§ **What the task asks**
Determine how many lines in the material below contain the word "Nacional", and give that number without comment.

§ **Recorded information**
┄┄┄┄┄┄
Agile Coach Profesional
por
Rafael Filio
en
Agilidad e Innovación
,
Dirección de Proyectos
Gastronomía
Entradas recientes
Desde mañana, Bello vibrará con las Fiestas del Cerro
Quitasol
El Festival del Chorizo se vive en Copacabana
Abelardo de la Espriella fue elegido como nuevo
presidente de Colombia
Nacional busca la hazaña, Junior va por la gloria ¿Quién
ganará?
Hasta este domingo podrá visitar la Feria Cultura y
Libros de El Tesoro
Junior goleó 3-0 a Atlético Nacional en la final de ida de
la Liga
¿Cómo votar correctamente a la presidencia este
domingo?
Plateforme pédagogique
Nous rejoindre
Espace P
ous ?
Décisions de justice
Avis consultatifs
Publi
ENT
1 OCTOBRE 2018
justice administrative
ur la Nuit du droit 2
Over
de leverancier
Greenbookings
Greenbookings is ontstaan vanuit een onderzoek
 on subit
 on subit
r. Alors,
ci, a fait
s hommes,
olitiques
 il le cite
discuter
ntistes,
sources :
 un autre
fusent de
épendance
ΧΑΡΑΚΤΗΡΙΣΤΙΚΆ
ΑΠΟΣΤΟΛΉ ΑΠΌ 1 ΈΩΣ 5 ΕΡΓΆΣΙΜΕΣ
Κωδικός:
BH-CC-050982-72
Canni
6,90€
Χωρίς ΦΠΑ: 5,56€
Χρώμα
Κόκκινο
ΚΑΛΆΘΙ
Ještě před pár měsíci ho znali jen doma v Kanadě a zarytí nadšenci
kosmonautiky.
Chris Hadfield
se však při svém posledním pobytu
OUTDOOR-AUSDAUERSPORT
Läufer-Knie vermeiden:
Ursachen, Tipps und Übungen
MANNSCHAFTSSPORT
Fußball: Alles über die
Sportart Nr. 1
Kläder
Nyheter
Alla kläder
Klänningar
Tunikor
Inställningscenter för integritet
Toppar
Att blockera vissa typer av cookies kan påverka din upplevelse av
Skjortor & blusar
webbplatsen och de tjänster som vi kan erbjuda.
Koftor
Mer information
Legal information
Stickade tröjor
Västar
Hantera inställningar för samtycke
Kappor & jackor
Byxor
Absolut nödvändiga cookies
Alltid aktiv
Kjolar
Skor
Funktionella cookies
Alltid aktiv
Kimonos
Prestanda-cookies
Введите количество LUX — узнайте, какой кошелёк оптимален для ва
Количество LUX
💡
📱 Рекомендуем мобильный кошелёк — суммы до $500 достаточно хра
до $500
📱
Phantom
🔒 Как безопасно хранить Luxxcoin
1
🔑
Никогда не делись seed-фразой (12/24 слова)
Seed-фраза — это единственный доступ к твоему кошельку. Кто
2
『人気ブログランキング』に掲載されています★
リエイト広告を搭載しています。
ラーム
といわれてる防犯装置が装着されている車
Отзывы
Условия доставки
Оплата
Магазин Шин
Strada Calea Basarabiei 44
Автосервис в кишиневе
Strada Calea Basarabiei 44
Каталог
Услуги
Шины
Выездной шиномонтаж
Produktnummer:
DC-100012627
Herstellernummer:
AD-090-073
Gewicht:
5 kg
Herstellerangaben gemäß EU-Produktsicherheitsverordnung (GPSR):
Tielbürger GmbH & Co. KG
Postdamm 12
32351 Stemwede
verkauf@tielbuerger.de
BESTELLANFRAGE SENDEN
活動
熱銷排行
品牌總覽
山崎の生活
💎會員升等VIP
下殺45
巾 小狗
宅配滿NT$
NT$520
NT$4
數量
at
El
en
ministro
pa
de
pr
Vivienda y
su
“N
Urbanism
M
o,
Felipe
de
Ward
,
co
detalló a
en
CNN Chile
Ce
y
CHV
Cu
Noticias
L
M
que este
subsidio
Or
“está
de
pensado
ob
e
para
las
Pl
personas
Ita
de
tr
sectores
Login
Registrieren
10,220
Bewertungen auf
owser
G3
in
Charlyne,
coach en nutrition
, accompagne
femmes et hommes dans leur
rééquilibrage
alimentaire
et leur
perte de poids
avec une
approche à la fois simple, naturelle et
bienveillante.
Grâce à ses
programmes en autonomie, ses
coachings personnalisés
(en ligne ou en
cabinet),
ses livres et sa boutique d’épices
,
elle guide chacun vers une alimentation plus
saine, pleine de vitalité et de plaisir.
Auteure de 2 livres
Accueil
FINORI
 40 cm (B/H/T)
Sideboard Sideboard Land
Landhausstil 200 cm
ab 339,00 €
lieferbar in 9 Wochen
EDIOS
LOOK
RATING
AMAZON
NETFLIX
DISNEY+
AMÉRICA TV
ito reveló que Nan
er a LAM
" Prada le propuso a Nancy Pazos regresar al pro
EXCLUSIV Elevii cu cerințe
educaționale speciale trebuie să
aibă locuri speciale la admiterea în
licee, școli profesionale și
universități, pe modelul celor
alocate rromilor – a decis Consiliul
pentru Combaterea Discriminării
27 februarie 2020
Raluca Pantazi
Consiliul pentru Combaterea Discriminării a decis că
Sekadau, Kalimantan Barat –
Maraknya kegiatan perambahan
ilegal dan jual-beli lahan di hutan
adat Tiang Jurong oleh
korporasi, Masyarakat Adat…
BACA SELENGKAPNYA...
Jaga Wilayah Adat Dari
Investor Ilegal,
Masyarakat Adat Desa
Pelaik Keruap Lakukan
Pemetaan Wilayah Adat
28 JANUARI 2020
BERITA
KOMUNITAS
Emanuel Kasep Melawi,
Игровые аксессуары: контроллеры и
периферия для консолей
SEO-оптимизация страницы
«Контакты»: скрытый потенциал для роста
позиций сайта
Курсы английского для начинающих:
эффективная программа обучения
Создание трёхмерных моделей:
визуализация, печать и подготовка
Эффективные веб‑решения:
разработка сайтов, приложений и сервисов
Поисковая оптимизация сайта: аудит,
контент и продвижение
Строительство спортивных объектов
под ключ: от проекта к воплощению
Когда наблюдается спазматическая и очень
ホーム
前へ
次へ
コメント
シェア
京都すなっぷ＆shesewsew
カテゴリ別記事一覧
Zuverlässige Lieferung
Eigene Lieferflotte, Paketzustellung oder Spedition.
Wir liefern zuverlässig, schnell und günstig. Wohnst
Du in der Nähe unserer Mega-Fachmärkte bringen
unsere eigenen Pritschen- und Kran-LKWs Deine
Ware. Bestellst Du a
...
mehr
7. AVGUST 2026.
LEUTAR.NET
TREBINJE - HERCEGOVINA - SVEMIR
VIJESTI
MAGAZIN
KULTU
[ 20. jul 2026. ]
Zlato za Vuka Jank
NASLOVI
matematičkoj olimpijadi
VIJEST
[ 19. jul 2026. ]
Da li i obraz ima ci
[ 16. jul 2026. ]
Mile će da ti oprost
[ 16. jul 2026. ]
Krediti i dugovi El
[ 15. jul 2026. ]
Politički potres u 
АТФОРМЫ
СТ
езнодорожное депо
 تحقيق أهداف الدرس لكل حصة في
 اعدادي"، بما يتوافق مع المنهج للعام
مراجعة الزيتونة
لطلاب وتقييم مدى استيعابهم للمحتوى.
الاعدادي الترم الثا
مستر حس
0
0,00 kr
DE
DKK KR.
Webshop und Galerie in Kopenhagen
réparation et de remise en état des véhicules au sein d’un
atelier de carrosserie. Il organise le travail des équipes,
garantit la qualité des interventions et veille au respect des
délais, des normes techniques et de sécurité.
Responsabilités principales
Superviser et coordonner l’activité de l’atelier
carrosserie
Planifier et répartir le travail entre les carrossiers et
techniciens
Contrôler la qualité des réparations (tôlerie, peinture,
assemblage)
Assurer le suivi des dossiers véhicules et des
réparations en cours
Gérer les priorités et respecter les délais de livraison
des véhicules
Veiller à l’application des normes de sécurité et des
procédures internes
┄┄┄┄┄┄
§ **Exercise answer**
2